Otoritas penerbangan UEA sebelumnya menyatakan bahwa lalu lintas udara telah kembali normal sejak Sabtu (2/5/2026), menyusul pembukaan kembali wilayah udara yang sempat dibatasi selama hampir dua bulan akibat konflik geopolitik di kawasan Teluk.

Baca Juga: Bank Sentral Malaysia Diperkirakan Tahan Suku Bunga di Tengah Gejolak Energi Global

Meski sempat mengalami gangguan signifikan, dua bandara utama Dubai, yakni Dubai International Airport dan Al Maktoum International Airport, tetap mencatat kinerja operasional yang solid.

Dalam periode tersebut, kedua bandara tersebut berhasil melayani lebih dari 6 juta penumpang, menangani lebih dari 32.000 pergerakan pesawat, serta mengangkut lebih dari 213.000 metrik ton kargo.

Griffiths menegaskan bahwa permintaan perjalanan melalui Dubai masih menunjukkan tren kuat, mencerminkan posisi strategis emirat tersebut sebagai pusat transit global.

Sementara itu, Dubai International Airport (DXB), yang dikenal sebagai bandara internasional tersibuk di dunia untuk perjalanan internasional, mencatat jumlah penumpang sebesar 18,6 juta pada kuartal I-2026.

Angka ini menurun dibandingkan periode yang sama tahun sebelumnya yang mencapai 23,4 juta penumpang, sebagaimana disampaikan kantor media pemerintah Dubai.

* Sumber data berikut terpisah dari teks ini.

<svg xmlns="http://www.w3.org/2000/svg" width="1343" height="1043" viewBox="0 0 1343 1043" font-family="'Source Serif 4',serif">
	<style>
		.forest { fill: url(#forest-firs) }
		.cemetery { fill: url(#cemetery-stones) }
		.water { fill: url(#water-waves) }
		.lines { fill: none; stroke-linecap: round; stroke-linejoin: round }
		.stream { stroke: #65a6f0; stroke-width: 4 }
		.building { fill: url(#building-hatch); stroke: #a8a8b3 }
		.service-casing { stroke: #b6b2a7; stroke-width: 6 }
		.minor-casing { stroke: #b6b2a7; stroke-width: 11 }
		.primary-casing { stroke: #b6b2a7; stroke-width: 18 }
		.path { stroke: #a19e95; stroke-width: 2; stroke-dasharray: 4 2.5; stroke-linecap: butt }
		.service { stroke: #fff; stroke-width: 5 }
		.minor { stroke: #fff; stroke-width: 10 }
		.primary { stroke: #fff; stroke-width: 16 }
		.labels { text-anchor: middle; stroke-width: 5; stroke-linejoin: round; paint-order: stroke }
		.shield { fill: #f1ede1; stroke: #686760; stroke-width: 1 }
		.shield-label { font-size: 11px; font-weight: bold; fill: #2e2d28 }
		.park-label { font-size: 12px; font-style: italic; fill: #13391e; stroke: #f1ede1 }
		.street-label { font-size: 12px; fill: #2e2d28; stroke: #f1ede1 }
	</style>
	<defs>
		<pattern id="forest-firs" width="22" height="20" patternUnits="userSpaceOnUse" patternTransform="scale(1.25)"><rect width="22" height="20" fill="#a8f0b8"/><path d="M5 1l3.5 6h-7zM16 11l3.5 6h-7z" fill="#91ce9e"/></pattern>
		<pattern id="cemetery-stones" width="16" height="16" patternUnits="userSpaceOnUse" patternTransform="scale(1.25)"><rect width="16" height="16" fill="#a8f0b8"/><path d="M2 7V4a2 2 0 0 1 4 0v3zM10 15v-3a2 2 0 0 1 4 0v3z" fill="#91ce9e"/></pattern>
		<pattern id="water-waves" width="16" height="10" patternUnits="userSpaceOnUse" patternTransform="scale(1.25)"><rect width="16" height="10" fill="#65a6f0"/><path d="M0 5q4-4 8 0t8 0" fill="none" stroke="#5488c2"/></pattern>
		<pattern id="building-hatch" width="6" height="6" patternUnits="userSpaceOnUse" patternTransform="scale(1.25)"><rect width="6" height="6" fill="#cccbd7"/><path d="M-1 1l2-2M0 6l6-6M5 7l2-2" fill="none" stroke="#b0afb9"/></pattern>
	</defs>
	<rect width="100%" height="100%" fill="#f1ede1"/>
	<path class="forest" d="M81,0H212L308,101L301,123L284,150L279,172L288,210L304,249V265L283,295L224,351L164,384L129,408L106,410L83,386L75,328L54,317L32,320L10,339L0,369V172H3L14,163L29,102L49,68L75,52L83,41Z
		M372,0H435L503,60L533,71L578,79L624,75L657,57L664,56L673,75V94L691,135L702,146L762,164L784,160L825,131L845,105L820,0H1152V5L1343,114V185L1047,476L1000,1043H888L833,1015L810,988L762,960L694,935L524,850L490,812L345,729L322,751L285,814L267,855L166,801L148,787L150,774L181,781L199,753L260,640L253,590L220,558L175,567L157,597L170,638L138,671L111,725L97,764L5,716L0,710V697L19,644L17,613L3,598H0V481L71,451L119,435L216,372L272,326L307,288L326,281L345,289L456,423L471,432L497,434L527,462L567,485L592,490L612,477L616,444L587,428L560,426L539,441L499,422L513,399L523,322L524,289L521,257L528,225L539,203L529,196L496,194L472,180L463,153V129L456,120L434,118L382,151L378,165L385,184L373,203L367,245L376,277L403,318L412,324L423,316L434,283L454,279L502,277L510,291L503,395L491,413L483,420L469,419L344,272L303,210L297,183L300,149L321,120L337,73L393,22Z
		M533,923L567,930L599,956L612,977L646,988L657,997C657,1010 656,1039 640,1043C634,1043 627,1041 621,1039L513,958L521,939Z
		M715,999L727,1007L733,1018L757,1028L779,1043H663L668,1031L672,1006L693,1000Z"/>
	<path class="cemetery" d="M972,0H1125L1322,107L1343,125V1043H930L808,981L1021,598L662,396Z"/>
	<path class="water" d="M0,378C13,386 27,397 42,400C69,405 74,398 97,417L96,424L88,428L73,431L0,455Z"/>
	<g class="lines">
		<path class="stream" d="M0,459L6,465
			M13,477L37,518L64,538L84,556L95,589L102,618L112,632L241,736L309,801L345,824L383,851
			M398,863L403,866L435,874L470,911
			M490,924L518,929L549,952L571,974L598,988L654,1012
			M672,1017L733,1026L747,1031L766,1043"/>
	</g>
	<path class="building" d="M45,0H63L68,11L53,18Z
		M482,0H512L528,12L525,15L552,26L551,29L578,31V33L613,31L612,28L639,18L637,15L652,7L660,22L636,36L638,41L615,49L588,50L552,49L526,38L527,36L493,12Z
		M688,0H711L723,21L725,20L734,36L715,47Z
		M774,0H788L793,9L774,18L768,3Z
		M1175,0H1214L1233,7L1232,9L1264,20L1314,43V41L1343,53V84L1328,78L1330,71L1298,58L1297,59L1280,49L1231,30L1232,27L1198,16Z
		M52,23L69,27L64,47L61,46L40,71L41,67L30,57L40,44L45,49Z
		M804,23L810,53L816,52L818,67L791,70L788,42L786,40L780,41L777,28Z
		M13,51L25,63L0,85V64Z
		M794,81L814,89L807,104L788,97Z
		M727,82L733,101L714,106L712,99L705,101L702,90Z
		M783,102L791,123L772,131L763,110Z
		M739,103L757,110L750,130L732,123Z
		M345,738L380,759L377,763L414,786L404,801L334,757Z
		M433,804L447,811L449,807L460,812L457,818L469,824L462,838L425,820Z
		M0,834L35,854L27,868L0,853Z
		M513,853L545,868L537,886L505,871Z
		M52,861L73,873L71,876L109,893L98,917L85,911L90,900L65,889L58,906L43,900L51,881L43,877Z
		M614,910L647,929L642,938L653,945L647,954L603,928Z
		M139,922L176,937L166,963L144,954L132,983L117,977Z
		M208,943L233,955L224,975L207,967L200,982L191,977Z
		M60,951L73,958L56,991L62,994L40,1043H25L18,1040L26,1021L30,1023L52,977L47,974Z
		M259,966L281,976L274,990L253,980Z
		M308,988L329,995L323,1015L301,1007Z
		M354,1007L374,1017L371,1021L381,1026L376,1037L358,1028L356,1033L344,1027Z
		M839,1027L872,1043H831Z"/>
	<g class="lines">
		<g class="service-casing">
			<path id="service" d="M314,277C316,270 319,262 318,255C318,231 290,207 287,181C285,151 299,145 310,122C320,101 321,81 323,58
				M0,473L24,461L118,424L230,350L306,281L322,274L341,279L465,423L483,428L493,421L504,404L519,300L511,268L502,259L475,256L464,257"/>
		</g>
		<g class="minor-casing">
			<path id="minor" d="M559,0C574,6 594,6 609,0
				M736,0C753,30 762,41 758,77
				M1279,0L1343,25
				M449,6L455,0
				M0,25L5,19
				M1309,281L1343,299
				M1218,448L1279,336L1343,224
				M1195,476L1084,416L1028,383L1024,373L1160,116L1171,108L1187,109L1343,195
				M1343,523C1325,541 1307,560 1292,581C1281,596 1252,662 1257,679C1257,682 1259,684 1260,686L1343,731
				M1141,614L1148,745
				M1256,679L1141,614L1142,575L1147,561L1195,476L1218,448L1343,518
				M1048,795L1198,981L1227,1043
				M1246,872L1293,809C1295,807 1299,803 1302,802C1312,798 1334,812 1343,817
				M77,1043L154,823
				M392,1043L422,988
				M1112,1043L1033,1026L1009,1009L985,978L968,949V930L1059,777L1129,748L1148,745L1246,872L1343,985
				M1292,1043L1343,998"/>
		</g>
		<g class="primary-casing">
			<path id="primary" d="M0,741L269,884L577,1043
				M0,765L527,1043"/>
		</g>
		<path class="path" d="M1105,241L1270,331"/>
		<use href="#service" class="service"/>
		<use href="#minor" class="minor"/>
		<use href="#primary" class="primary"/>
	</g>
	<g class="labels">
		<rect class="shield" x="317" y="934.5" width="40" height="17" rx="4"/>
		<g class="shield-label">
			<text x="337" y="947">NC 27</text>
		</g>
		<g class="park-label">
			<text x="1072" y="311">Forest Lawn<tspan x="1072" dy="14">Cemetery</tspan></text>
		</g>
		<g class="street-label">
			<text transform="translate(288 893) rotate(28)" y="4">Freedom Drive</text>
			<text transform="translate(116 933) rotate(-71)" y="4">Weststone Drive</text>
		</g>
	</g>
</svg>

Baca Juga: AS Mengevakuasi 22 Awak Kapal Iran yang Disita ke Pakistan

"Permintaan perjalanan melalui Dubai tetap kuat, dan DXB berada dalam posisi yang baik untuk secara bertahap meningkatkan kapasitas serta mendukung maskapai dan penumpang selama periode penyesuaian yang masih berlangsung," ujar Griffiths.

Sebelum konflik pecah dan penutupan wilayah udara di kawasan Teluk mengganggu lalu lintas penerbangan selama hampir dua bulan, operator bandara memperkirakan DXB dapat melayani mendekati 100 juta penumpang sepanjang tahun 2026.

Dengan pulihnya kondisi wilayah udara dan meningkatnya kapasitas penerbangan, Dubai optimistis dapat mempertahankan perannya sebagai salah satu hub penerbangan global utama di tengah dinamika geopolitik yang masih berlangsung.